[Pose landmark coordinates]
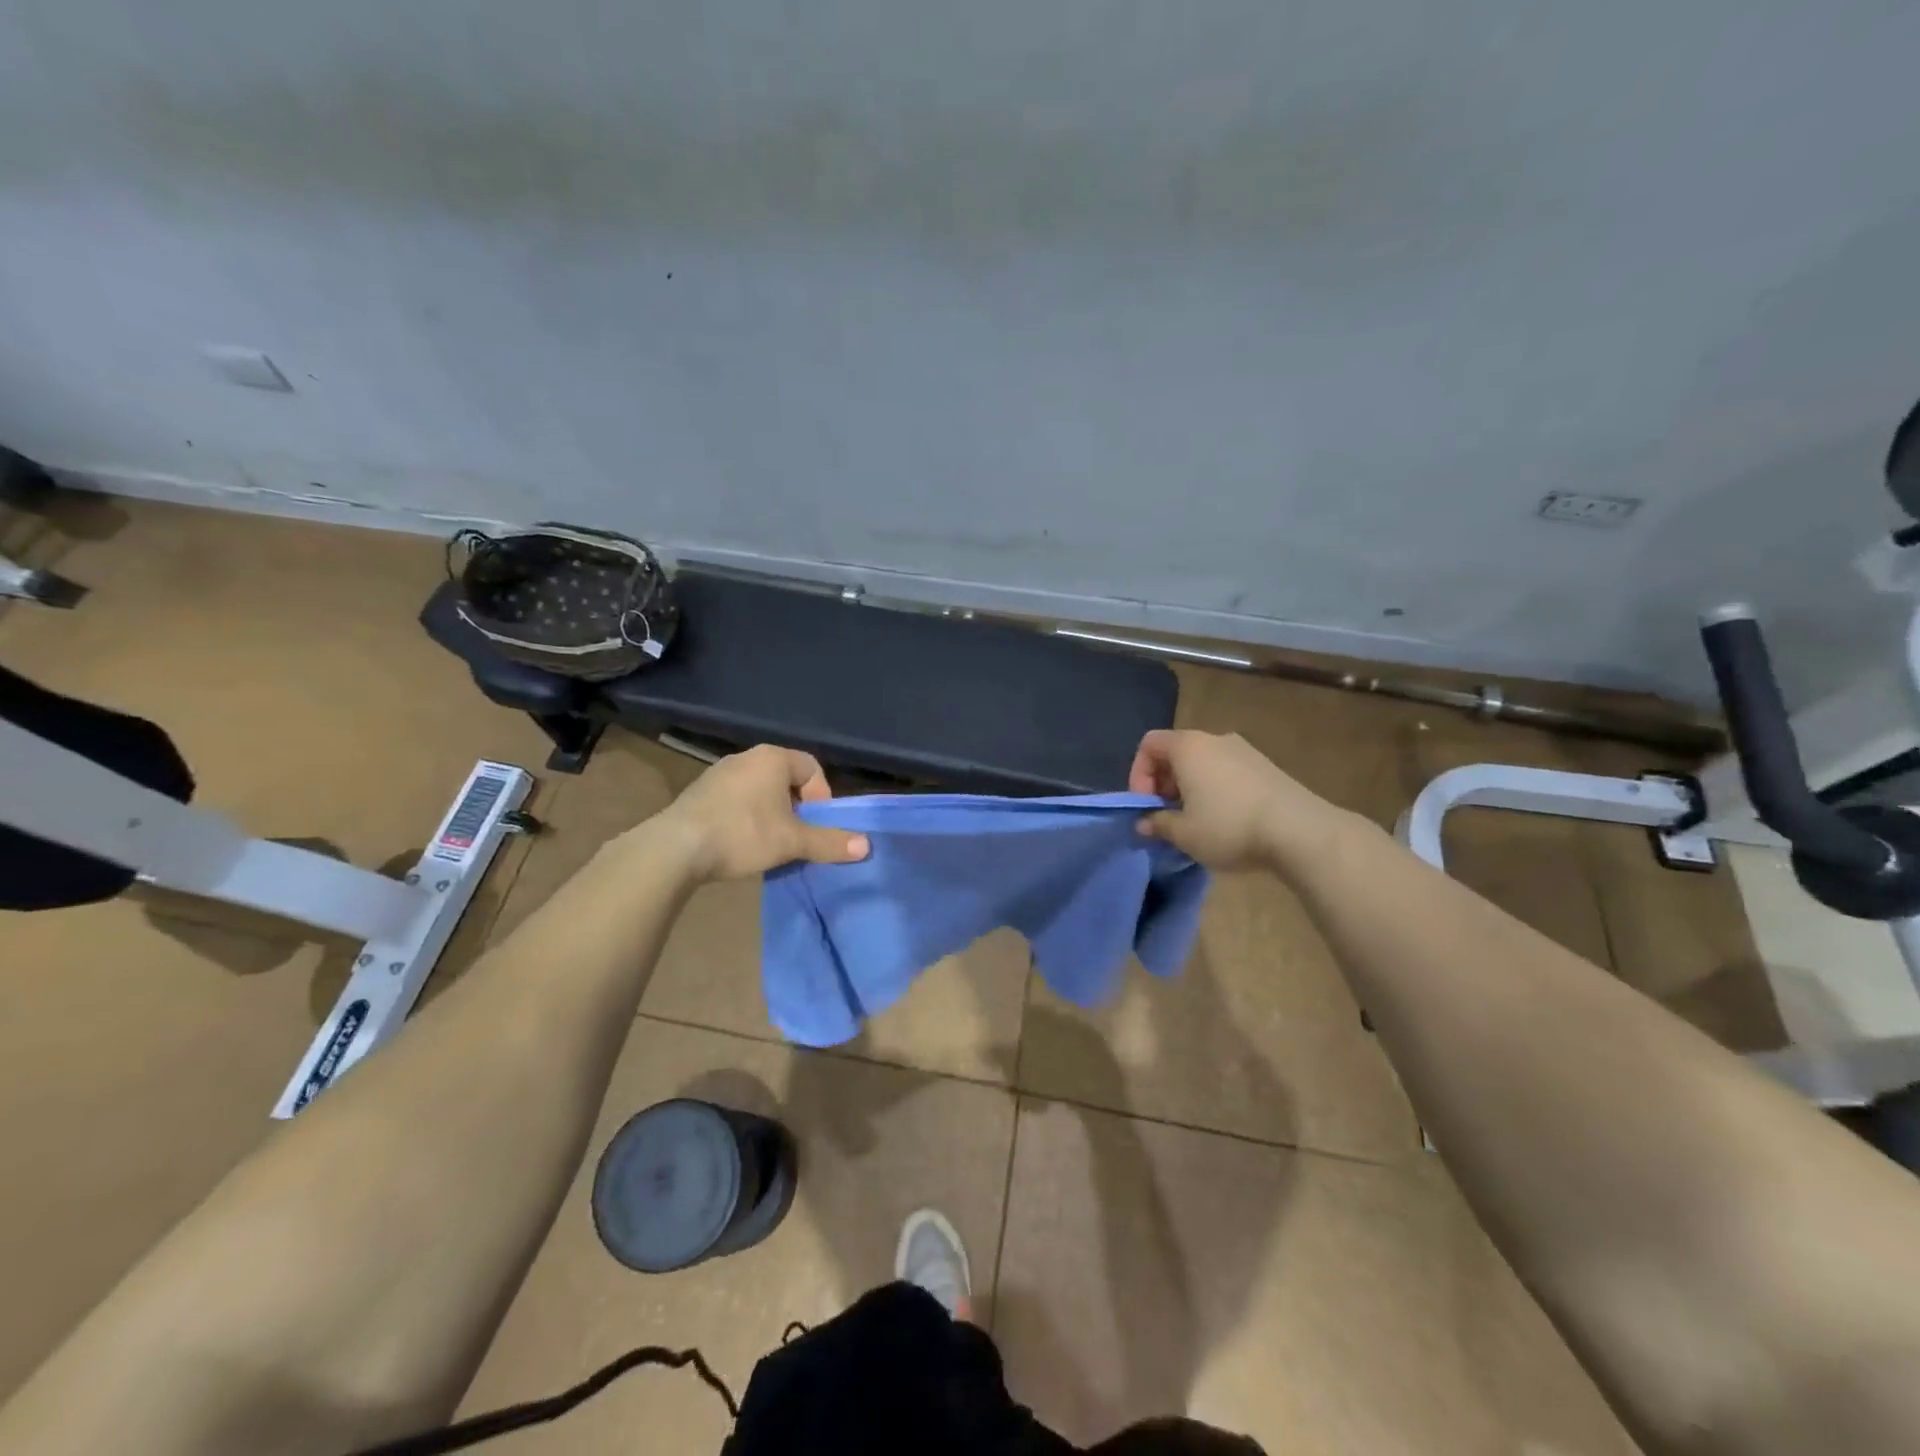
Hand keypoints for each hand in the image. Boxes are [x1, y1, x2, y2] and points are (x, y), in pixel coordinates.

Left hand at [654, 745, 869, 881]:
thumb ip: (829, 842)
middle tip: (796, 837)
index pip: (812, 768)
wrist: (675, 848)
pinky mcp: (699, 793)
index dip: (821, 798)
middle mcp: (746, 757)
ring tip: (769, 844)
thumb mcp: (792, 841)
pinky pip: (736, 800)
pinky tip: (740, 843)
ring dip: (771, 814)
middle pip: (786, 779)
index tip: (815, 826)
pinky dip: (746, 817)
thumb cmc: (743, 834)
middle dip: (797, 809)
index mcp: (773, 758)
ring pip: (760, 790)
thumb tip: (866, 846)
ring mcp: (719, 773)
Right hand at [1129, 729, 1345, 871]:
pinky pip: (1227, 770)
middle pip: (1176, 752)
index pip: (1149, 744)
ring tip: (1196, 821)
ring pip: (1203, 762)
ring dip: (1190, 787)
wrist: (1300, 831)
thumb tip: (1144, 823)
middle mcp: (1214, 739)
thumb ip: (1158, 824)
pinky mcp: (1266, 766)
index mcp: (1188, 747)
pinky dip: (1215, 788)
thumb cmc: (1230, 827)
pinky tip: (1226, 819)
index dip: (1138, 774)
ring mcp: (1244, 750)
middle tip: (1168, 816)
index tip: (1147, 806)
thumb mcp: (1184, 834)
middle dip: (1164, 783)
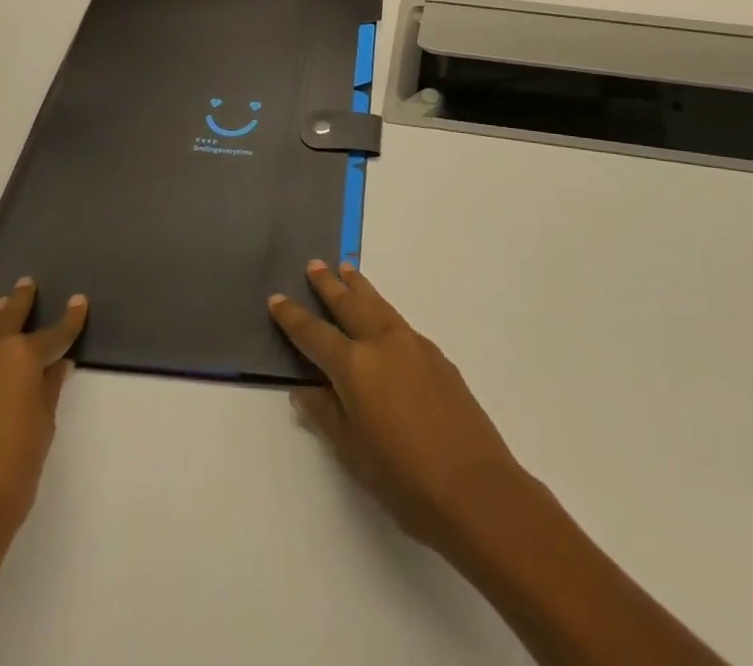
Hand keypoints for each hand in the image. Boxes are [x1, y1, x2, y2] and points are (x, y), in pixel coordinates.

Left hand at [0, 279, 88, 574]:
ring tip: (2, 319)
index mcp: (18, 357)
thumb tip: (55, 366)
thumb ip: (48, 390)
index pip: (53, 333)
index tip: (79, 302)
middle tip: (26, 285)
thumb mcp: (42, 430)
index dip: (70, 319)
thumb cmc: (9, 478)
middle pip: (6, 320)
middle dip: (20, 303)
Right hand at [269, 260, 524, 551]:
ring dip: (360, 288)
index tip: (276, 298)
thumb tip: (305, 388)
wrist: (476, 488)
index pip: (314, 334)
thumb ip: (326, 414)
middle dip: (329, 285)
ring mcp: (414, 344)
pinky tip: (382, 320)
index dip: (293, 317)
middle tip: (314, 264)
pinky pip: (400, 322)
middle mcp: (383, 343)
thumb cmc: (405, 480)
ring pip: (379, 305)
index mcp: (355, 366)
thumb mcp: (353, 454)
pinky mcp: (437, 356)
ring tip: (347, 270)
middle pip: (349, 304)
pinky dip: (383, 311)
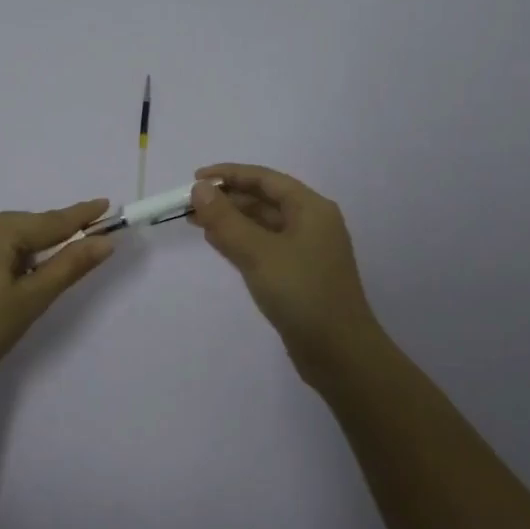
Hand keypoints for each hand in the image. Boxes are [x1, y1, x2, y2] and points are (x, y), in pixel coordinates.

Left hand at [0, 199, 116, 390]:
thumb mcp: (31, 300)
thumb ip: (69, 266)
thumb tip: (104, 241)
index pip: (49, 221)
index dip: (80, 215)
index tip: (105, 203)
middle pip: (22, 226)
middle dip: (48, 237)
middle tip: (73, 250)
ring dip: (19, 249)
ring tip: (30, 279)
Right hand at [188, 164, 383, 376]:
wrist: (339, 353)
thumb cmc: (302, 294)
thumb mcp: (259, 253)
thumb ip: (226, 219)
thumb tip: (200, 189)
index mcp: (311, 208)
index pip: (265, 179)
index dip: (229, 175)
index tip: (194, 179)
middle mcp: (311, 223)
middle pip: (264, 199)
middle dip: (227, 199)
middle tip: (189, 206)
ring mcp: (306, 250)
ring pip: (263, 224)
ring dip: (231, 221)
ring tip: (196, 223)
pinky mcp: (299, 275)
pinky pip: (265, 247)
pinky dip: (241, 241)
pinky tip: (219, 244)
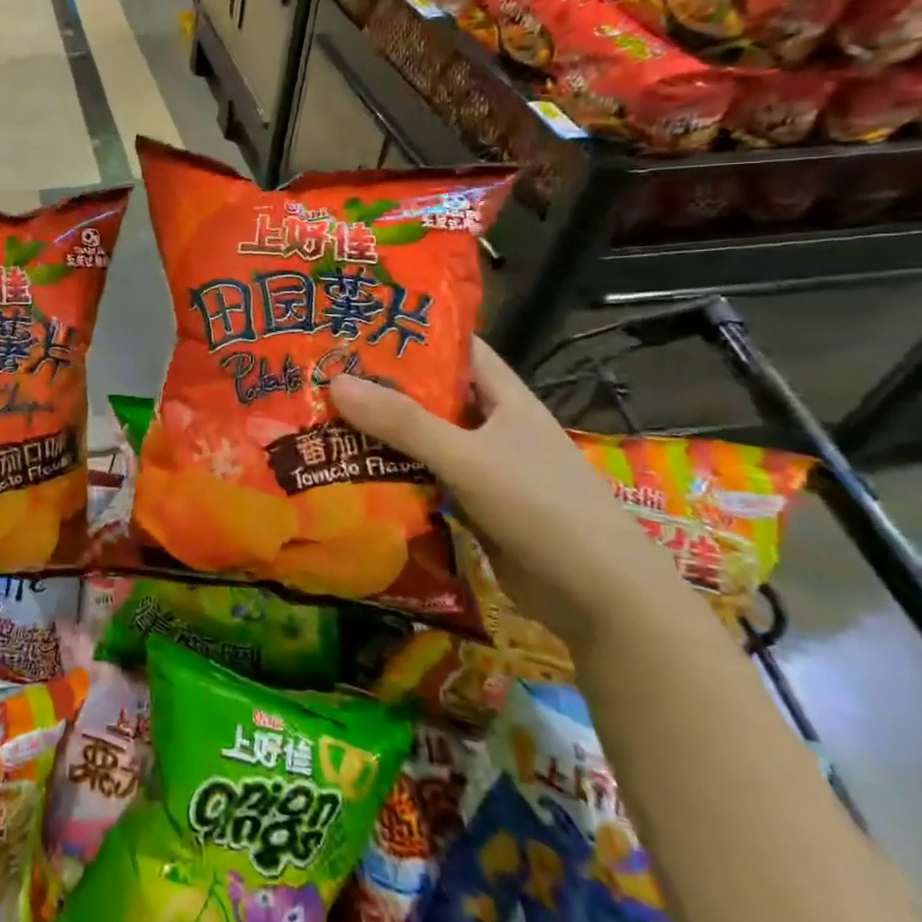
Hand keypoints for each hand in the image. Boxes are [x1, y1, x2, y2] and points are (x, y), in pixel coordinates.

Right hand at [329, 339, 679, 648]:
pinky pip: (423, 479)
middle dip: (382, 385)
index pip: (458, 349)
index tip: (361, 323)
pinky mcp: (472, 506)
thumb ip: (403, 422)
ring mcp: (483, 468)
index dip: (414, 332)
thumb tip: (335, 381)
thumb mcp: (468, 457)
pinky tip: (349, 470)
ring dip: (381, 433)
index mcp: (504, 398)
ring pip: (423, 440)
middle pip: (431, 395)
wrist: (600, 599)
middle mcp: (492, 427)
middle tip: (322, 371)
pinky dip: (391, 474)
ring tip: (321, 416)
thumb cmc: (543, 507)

__EXERCISE__.
Determine how many lines in the entries above hold the string "Right", then report that number and nothing further.

__EXERCISE SOLUTION__.
4